= Mutanome =

Somatic cancer mutations in an individual tumor

The mutanome is the entirety of somatic cancer mutations in an individual tumor.

== Description ==
Carcinogenesis is largely driven by changes in the DNA sequence of the genomes of cancer cells. This process leads to a unique repertoire of mutations (′the mutanome′) in every patient's tumor. The mutanome encodes peptides that can be targets for T cells, which play a central role in the immune response.

A description of individual mutanomes of human tumors has been made feasible by the introduction of Next Generation Sequencing Technology (NGS). Cancer mutanomes can be defined by comparing exome sequencing data obtained by NGS of individual healthy tissue with sequences from tumor-derived nucleic acids. As the vast majority of cancer-associated mutations are patient specific, shared mutations are rare, even within the same type of cancer.

=== Neoantigens and neoepitopes ===
The mutanome encodes a pattern of tumor-specific mutated peptides referred to as neoantigens or m-peptides. Neoantigens are products of mutations that first occur in the course of cancer development. Each and every tumor has its own unique neoantigenic pattern, and even within the same type of cancer, only a small percentage of neoantigens are shared.

Neoantigens are presented on major histocompatibility complex (MHC) molecules of tumor cells. The antigenic determinants of neoantigens – neoepitopes – are recognized by the immune system as a target for T cells, thus triggering immune responses against cancer.

A neoepitope is an epitope the immune system has not encountered before. Therefore, it is not subject to tolerance mechanisms of the immune system. Since the mutated gene product is only expressed in tumors, but not on healthy cells, neoepitopes may evoke vigorous T cell response.

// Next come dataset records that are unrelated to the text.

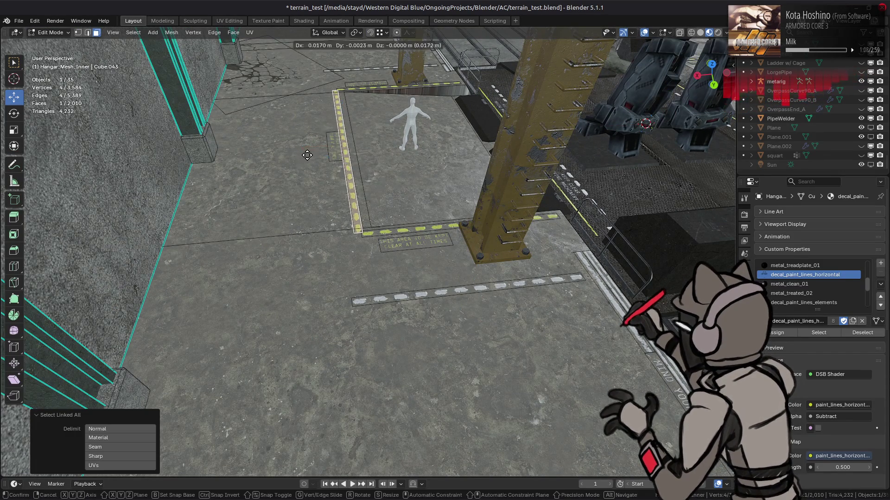
key(x)
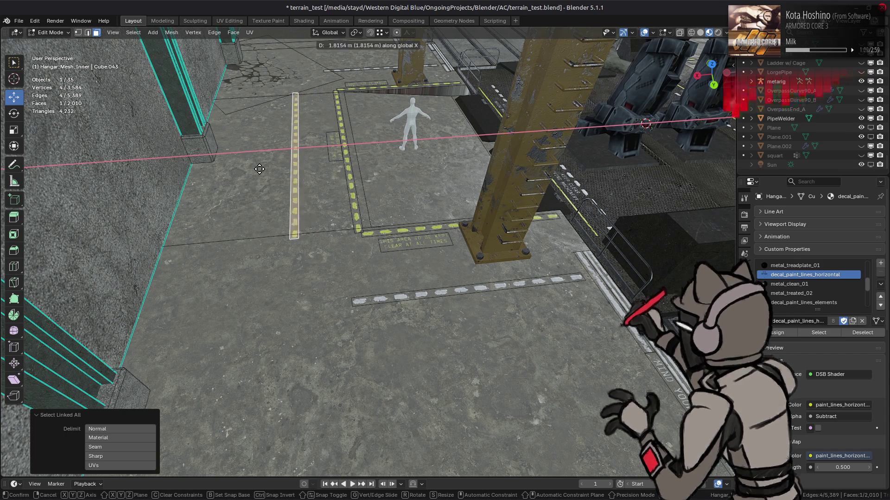
Place the duplicate strip 2.25 m along X and fill it with white vertex colour.
text(2.25)
key(Return)
middle_drag(269, 165, 54, 37)
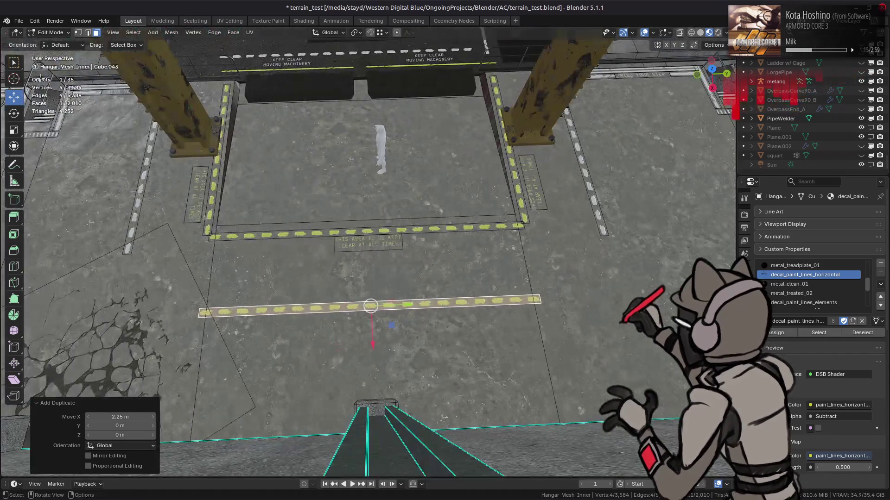
click(51, 32)
click(56, 74)
key(shift+k)
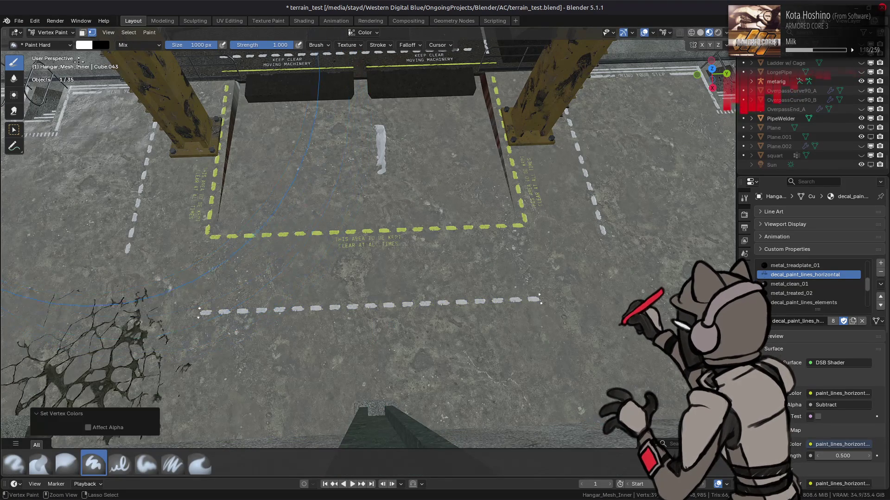
In Edit Mode, stretch the new strip 1.438 times along Y.
click(53, 32)
click(53, 53)
middle_drag(278, 232, 417, 222)
click(713, 45)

== Mutanome immunotherapy ==
The vast majority of cancer mutations are unique to the individual patient, and a significant portion of mutations (21-45%) are immunogenic. Therefore, the patients' individual mutanome and the neoepitopes are used as the basis for a novel strategy against cancer, which is referred to as individualized cancer immunotherapy. Cancer immunotherapy uses the body's own immune defense system and is based on the recognition by cytotoxic and helper T cells with antitumor activity.

=== Mutanome-specific vaccines ===
Strategies to immunotherapeutically address the individual mutanome are currently under investigation. Ongoing mutanome cancer vaccine trials use synthetic peptides and antigen-encoding DNA or RNA as formats. For an individualized treatment, neoepitopes that are thought to elicit a strong immune response are selected out of the patient's mutanome.

An increasingly explored concept for individualized cancer immunotherapy is the treatment of a patient with immunogenic mRNA vaccines for a given patient's individual cancer mutanome (IVAC - Individualized Vaccine Against Cancer). The IVAC concept is based on decoding the individual mutanome by NGS and on-demand mRNA manufacturing for use in single patients to produce therapeutic vaccines against cancer.

Since 2016, the IVAC concept has been developed as Individualized Neoantigen Specific Therapy (iNeST).

The process of NSG based cancer mutanome mapping, target selection, prioritization approaches, synthetic mRNA vaccine manufacturing and delivery is also referred to as MERIT (mutanome engineered RNA immunotherapy). By vaccination with the synthetic mRNA, which contains the blueprint of a mutant tumor peptide, T lymphocytes are activated against the tumor.